To be successful in taking accounts away from your competitors, you have to begin by looking objectively at the situation from the viewpoint of your potential client. Consider for a moment the implications to your prospect. By asking them to move their business to you, you are essentially asking them to:

  • Tell the current supplier that they are fired;
  • Go through the process of setting up an account with a new supplier, including all of the tedious, time-consuming paperwork;
  • Get to know a whole new set of people to work with;
  • Get to know a whole new set of different and unfamiliar procedures;
  • Take the risk of making a bad business decision, and paying the consequences.

This collectively adds up to a sobering fact that you must accept and work with: Unless your prospective client is having a major problem with their vendor, trying to persuade them to abandon that relationship is an exercise in frustration and futility.

Does this mean that you should abandon your efforts to sell to the competitive user? Not at all. The key to success here is to abandon the notion that you can immediately replace the existing supplier. Instead, re-think your strategy for success. Look for ways to supplement the existing relationship without replacing it, by providing a product or service that meets a specific special need that the primary vendor is either not capable of addressing, or has chosen not to.
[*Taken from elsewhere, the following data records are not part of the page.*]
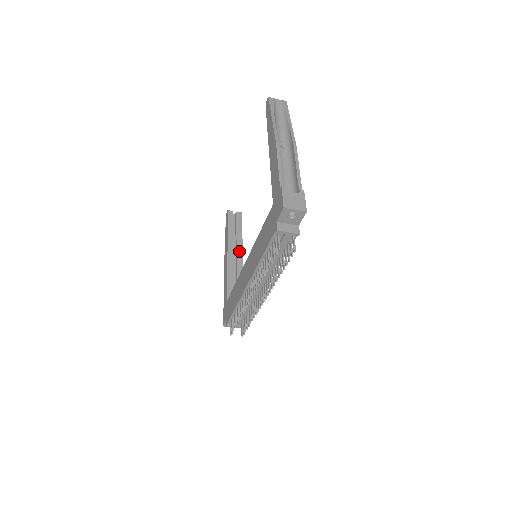
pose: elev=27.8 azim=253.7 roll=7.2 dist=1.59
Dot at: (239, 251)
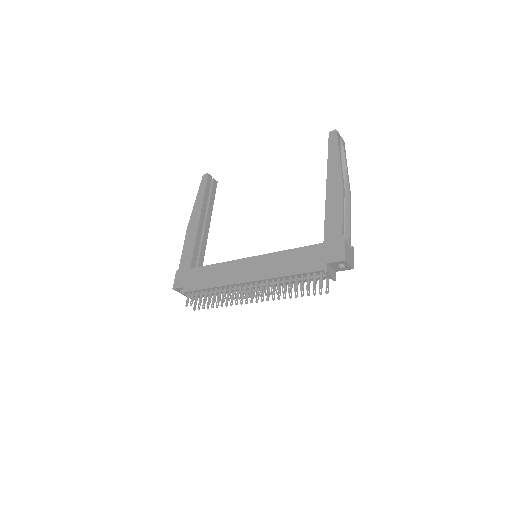
Dot at: (208, 221)
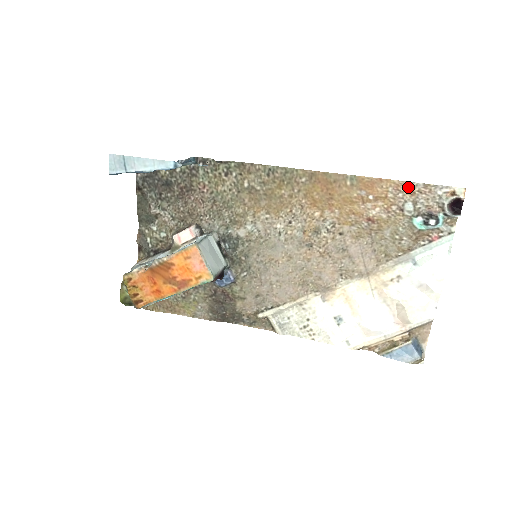
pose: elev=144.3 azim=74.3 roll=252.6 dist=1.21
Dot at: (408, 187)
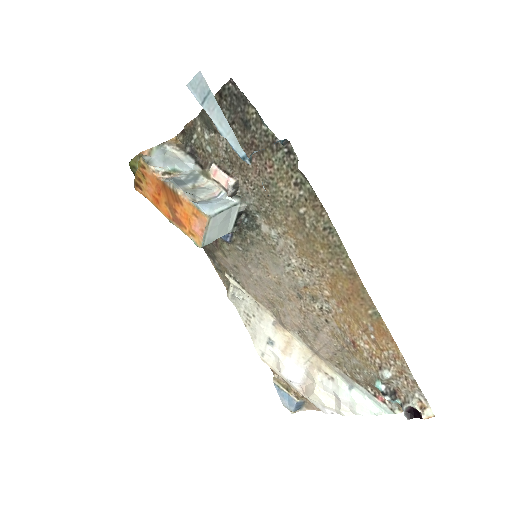
Dot at: (403, 367)
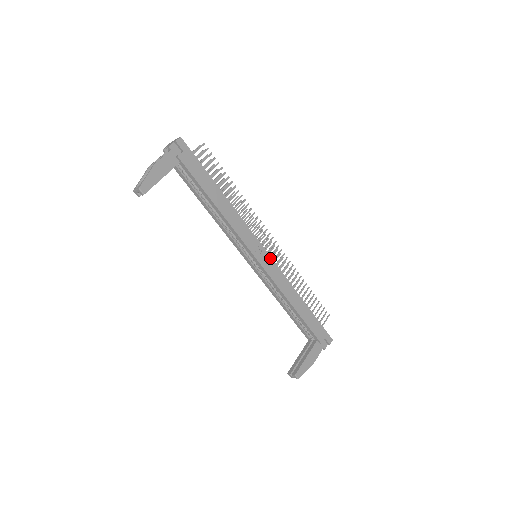
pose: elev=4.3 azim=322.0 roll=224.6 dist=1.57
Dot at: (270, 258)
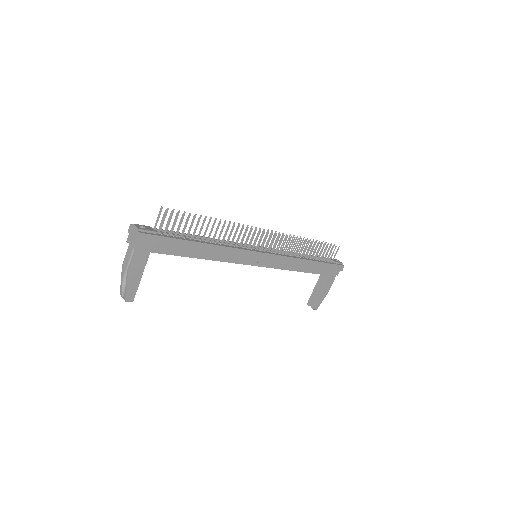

Unless your prospect is having a major problem with their vendor, trying to persuade them to abandon that relationship is an exercise in frustration and futility. This approach is much more productive, and gets you over the two major obstacles you face in selling to the competitive user:

  1. You find a way to get your foot in the door and prove yourself.
  2. You turn the prospect into a customer, opening the “pipeline” for additional opportunities if you deliver.

My biggest new client one year was a competitive user who told me initially that they were happy with the resource that they were using, and weren’t open at that time to new alternatives. Accepting this, I was able to persuade a decision-maker within the account to allow me the opportunity to supplement their existing relationship by delivering a specialized service that the current supplier was not addressing.

This initial program soon led to more opportunities, and before long I had successfully acquired a full business relationship that has proven to be one of the best I have ever had. This strategy worked because I requested — and received — a small opportunity to prove myself, without threatening the existing vendor relationship.

Look for ways to supplement, not replace, the needs of the competitive user. By delivering value on  a small scale now, you can position yourself to reap big rewards later.